### Text under study

= Beginning of Section =

I have a df with two categorical variables: team and home_win. I would like to obtain percentage of home wins per team (1 = home_win; 2 = home_loss). However, I can't figure out how to use two catergorical variables two create a percentage.
Please help!
team | home_win | total_games |
---|---|---|
"red" | 1 | 3 |
"blue | 1 | 1 |
"orange" | 2 | 1 |
"red" | 1 | 3 |
"red" | 2 | 3 |
data.frame(
team = c("red", "blue", "orange", "red", "red"),
home_win = c(1, 1, 2, 1, 2),
total_games = c(3, 1, 1, 3, 3)
)
team | home_win | total_games | percentage |
---|---|---|---|
"red" | 1 | 3 | 66.66 |
"blue | 1 | 1 | 100 |
"orange" | 2 | 1 | 0 |
"red" | 1 | 3 | 66.66 |
"red" | 2 | 3 | 66.66 |
You could try this. If we exchange the 2
for 0
, we can simply take the mean for each team.
library(dplyr)

= End of Section =

[Stored data]
= Beginning of Section =

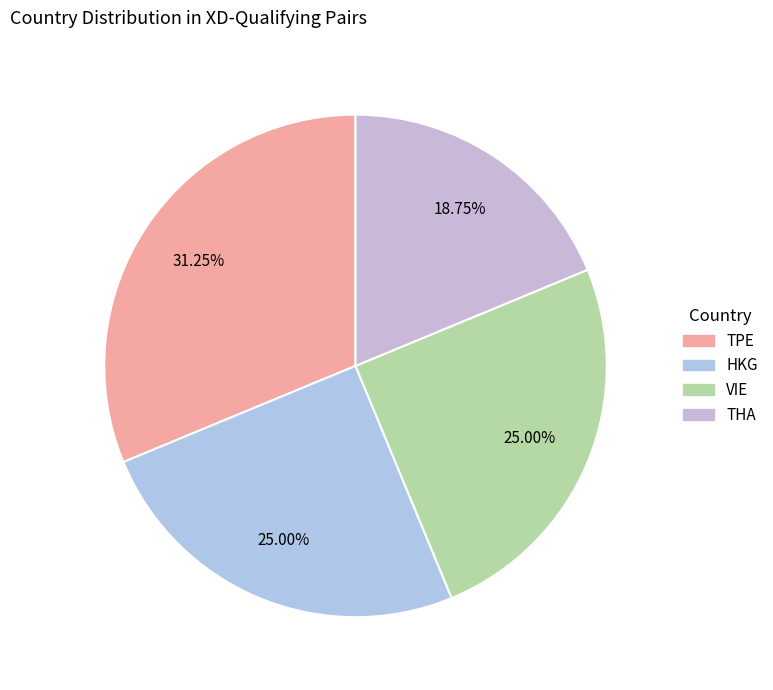

Is there any slice that represents more than half of the pie?

No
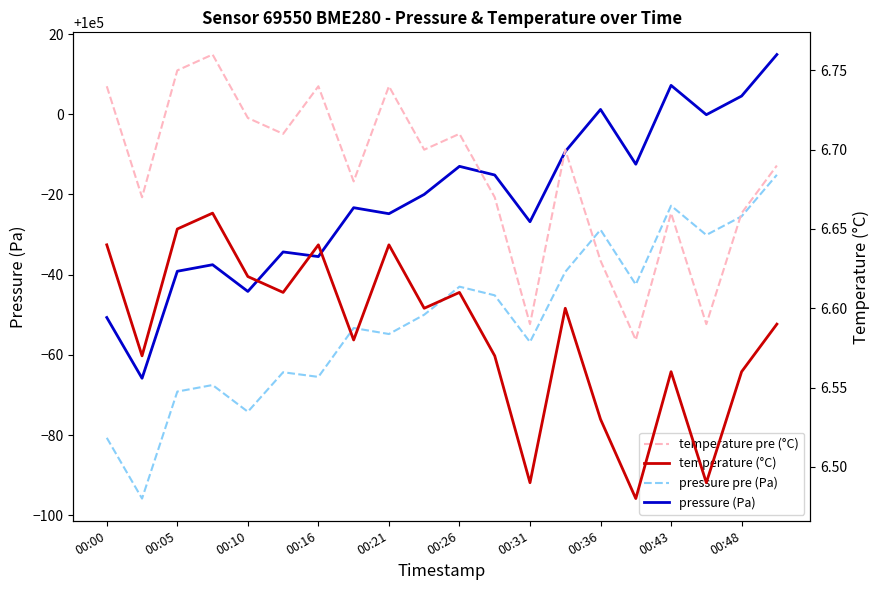

What is the minimum value shown in the chart?

6.5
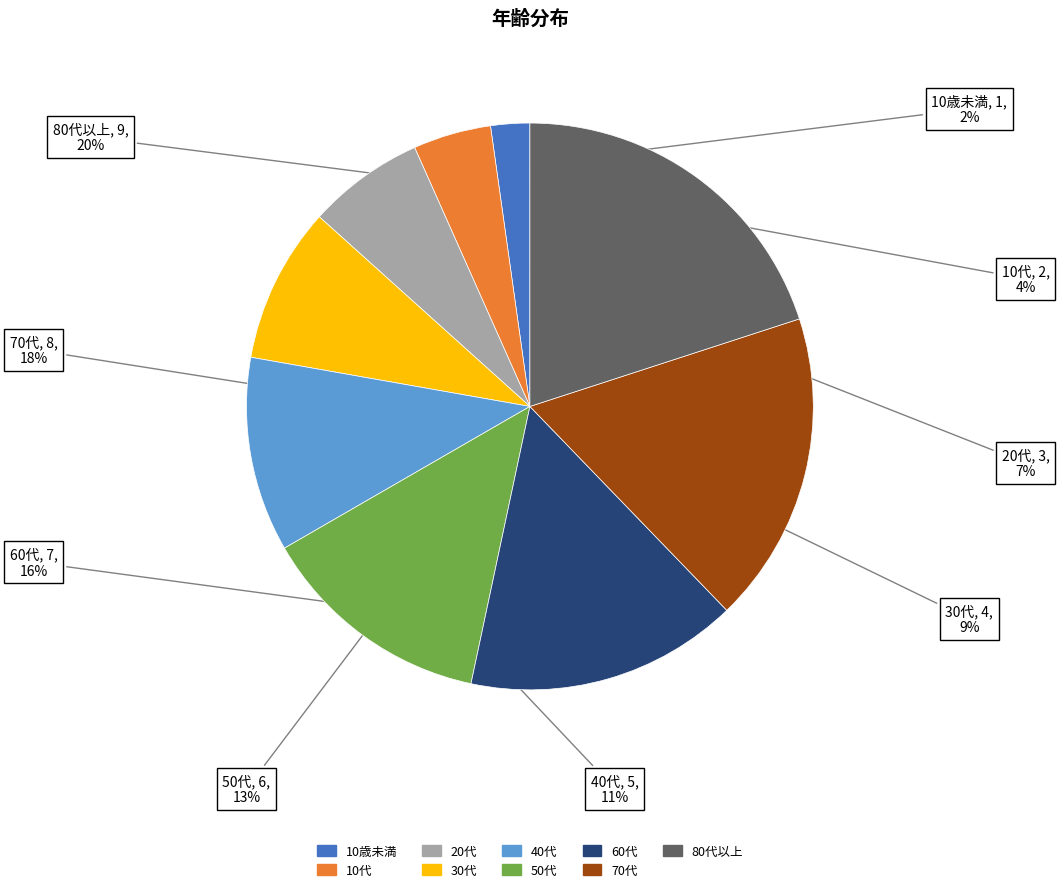

Which category has the smallest portion of the pie?

10歳未満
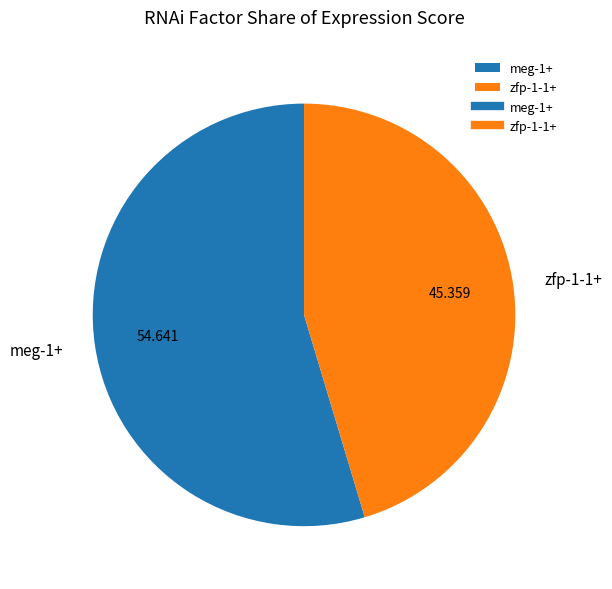

Rank the categories by value from lowest to highest.

zfp-1-1+, meg-1+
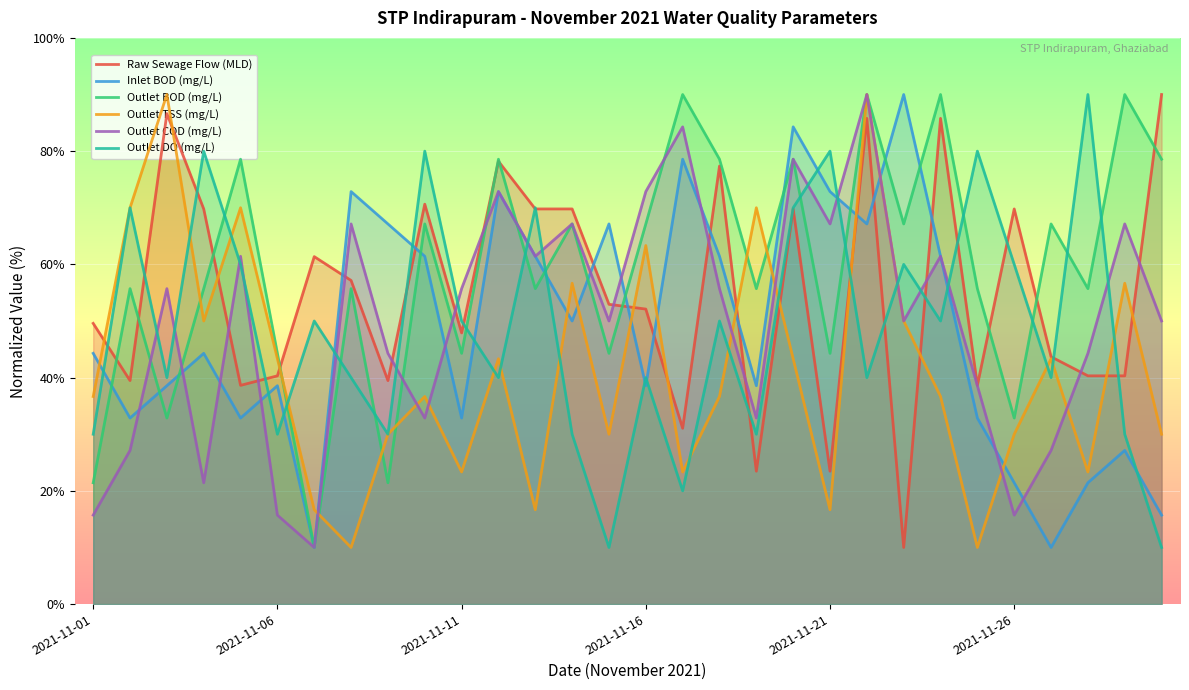

How many interior local peaks does the Outlet COD (mg/L) series have?

10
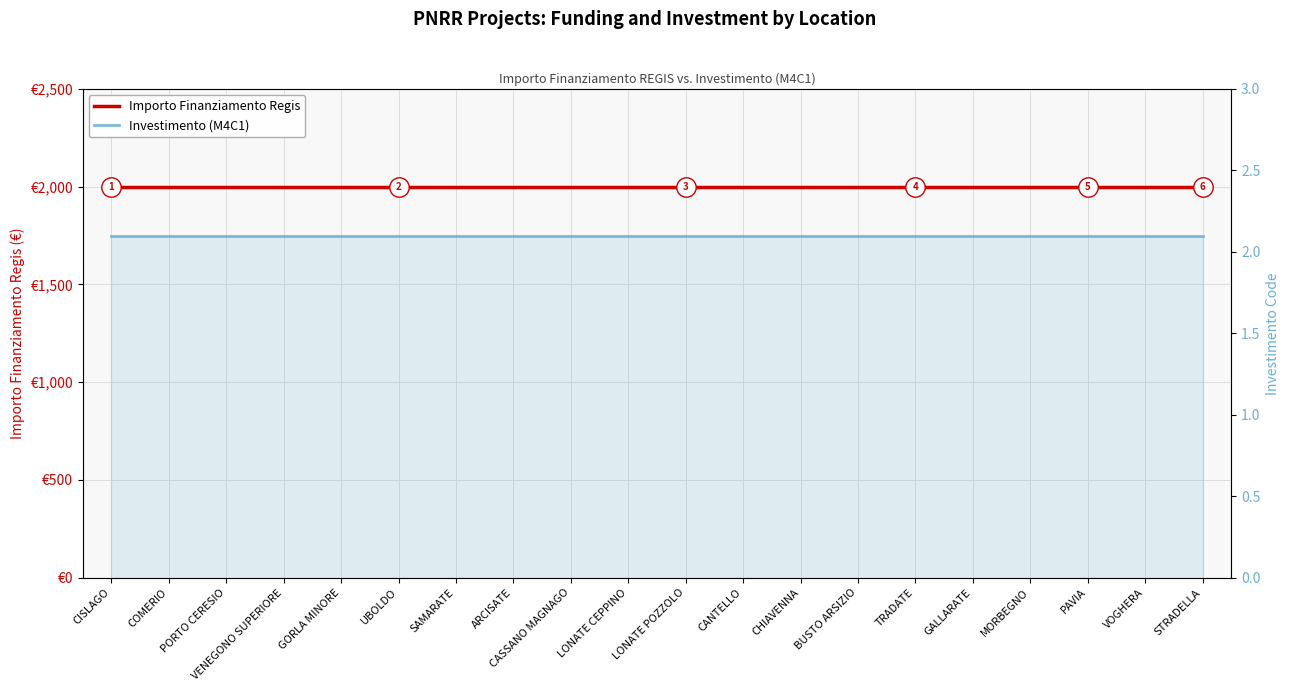

Which has a higher value, SAMARATE or COMERIO?

SAMARATE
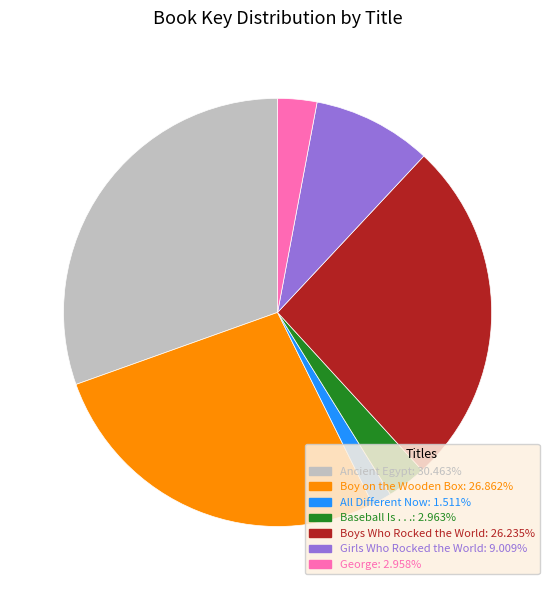

Is the sum of Girls Who Rocked the World and Boys Who Rocked the World greater than half?

No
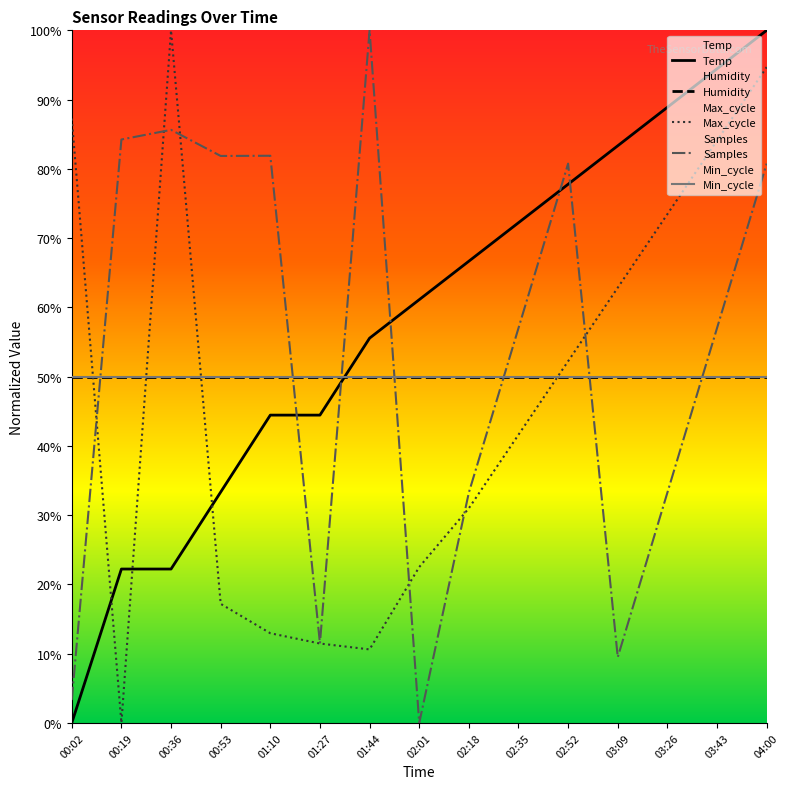

What is the difference between the maximum and minimum values in the Max_cycle series?

100.0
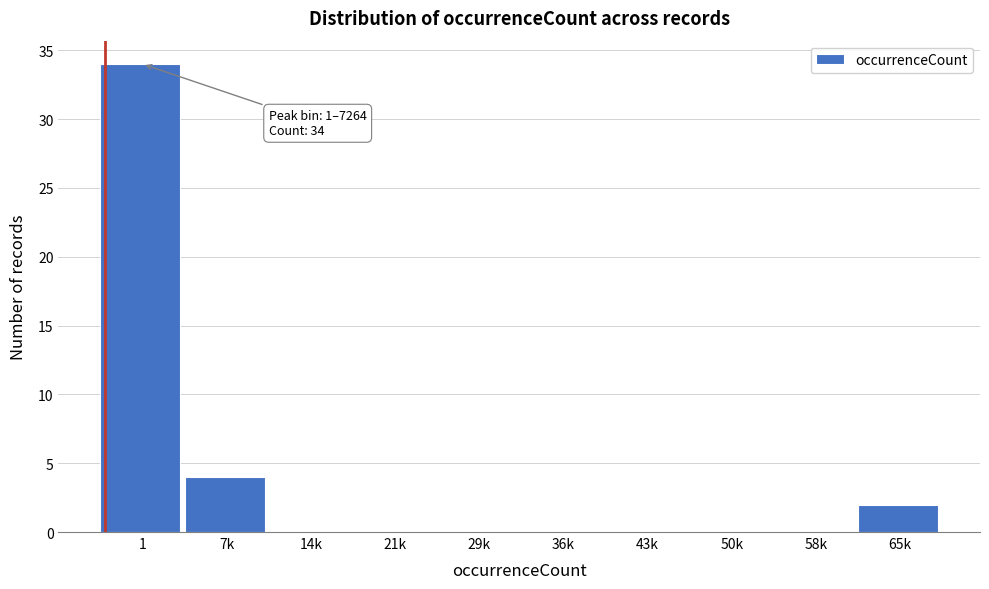

Reading left to right, what are all the values shown in this chart?

1=34	7k=4	14k=0	21k=0	29k=0	36k=0	43k=0	50k=0	58k=0	65k=2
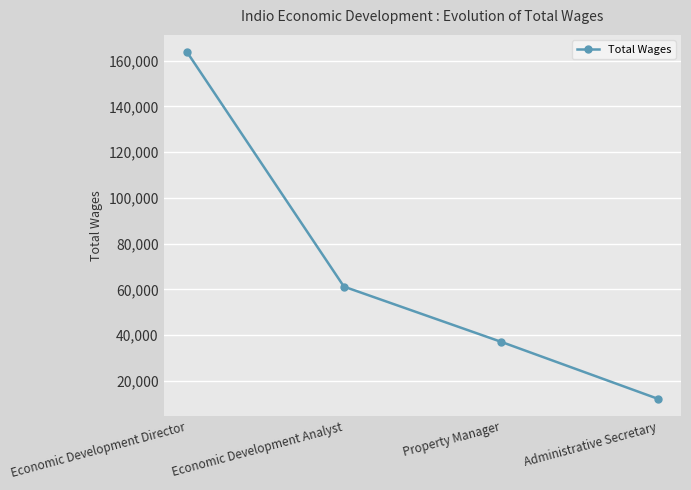

Reading left to right, transcribe all the data shown in this chart.

163690	61210	37125	12207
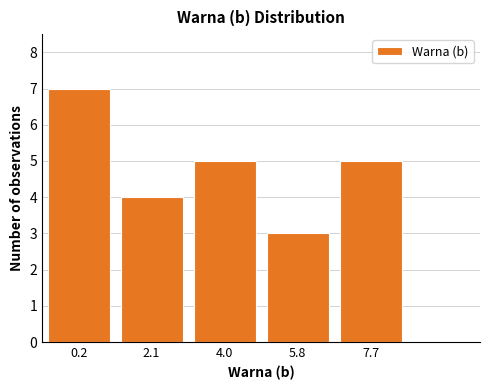

Reading left to right, extract all data points from this chart.

7	4	5	3	5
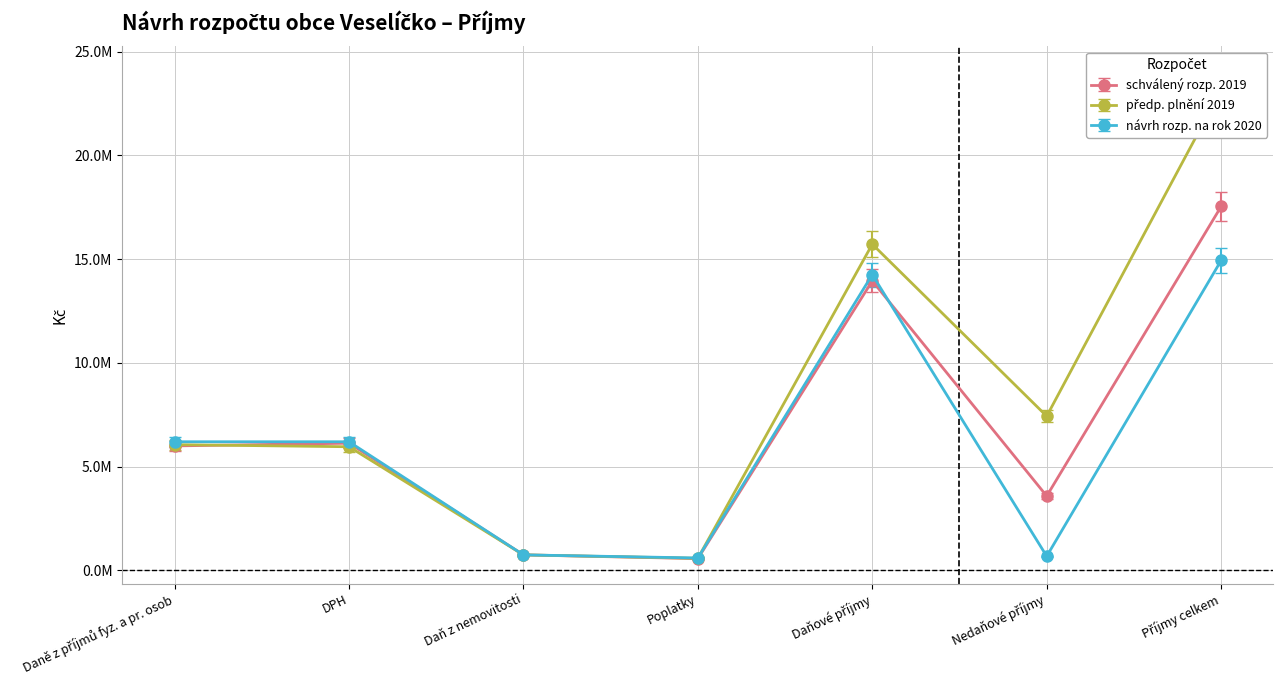

Where is the first local maximum for návrh rozp. na rok 2020?

Daňové příjmy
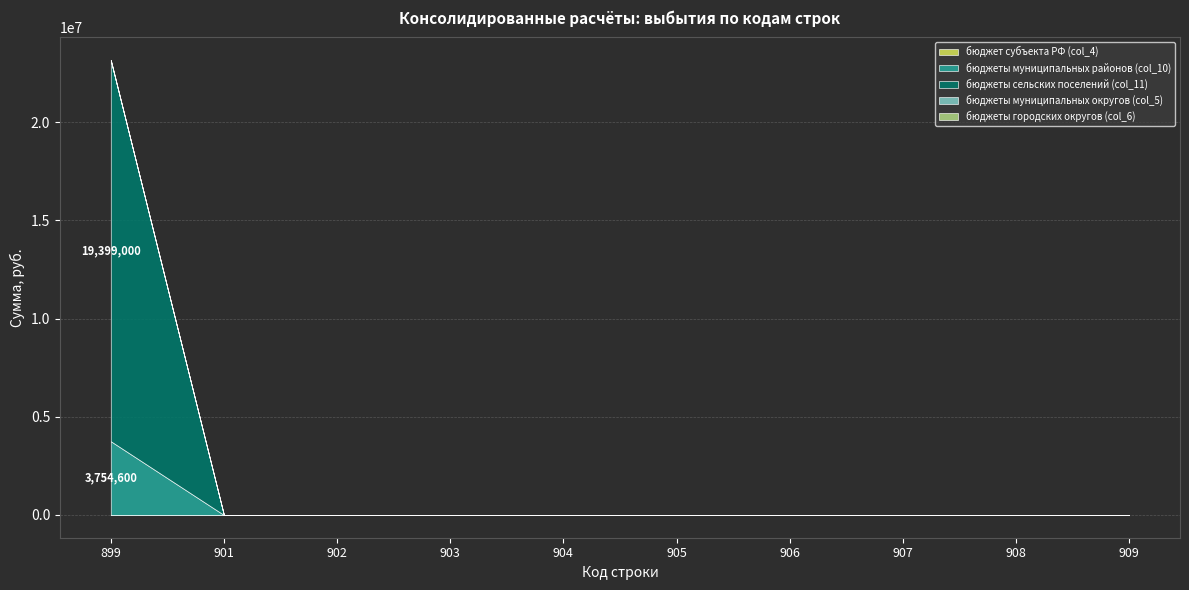

At how many categories does at least one series exceed 16303293?

1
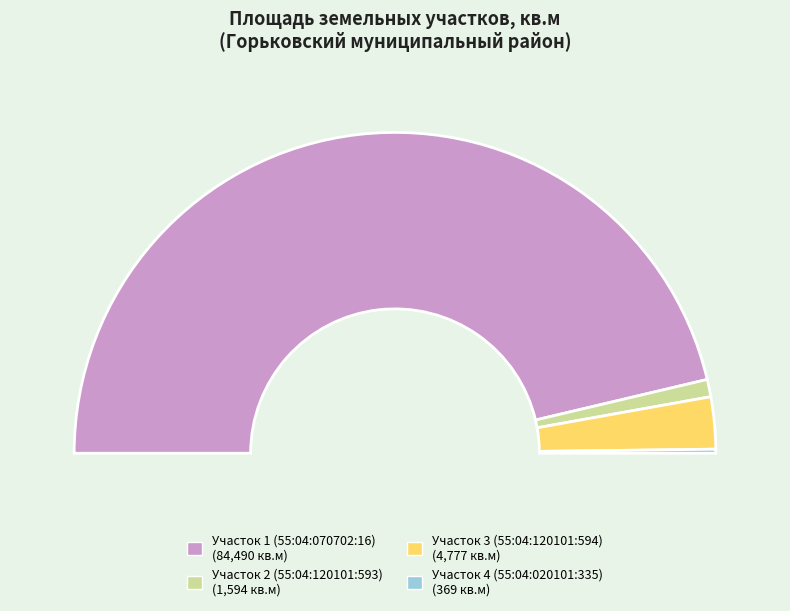

True or false: Участок 4 (55:04:020101:335) accounts for 0% of the total.

True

= End of Section =

### Task list
A: Answer these from the thread on home-win percentages:
(i) Which value of home_win marks a home loss?
(ii) What percentage does the desired output give for the team "orange"?
(iii) Which library does the reply load?
B: Reproduce the portion of the home-win percentage thread that opens with the words containing "I have a df" and closes with "c(3, 1, 1, 3, 3)".
C: Write the next part of the reply in the home-win percentage thread, picking up after its last line.

### Task-by-task results
A:
(i) 2
(ii) 0
(iii) dplyr

B:
I have a df with two categorical variables: team and home_win. I would like to obtain percentage of home wins per team (1 = home_win; 2 = home_loss). However, I can't figure out how to use two catergorical variables two create a percentage.
Please help!
team | home_win | total_games |
---|---|---|
"red" | 1 | 3 |
"blue | 1 | 1 |
"orange" | 2 | 1 |
"red" | 1 | 3 |
"red" | 2 | 3 |
data.frame(
team = c("red", "blue", "orange", "red", "red"),
home_win = c(1, 1, 2, 1, 2),
total_games = c(3, 1, 1, 3, 3)

C:
dat$home_win = as.numeric(gsub(2, 0, dat$home_win))
> dat %>% group_by(team) %>% summarise(win_perc = mean(home_win) * 100)
# A tibble: 3 × 2
team win_perc
<chr> <dbl>
1 blue 100
2 orange 0
3 red 66.7
Or if you want to keep the other cols:
dat$home_win = as.numeric(gsub(2, 0, dat$home_win))
dat %>% group_by(team) %>% mutate(win_perc = mean(home_win) * 100)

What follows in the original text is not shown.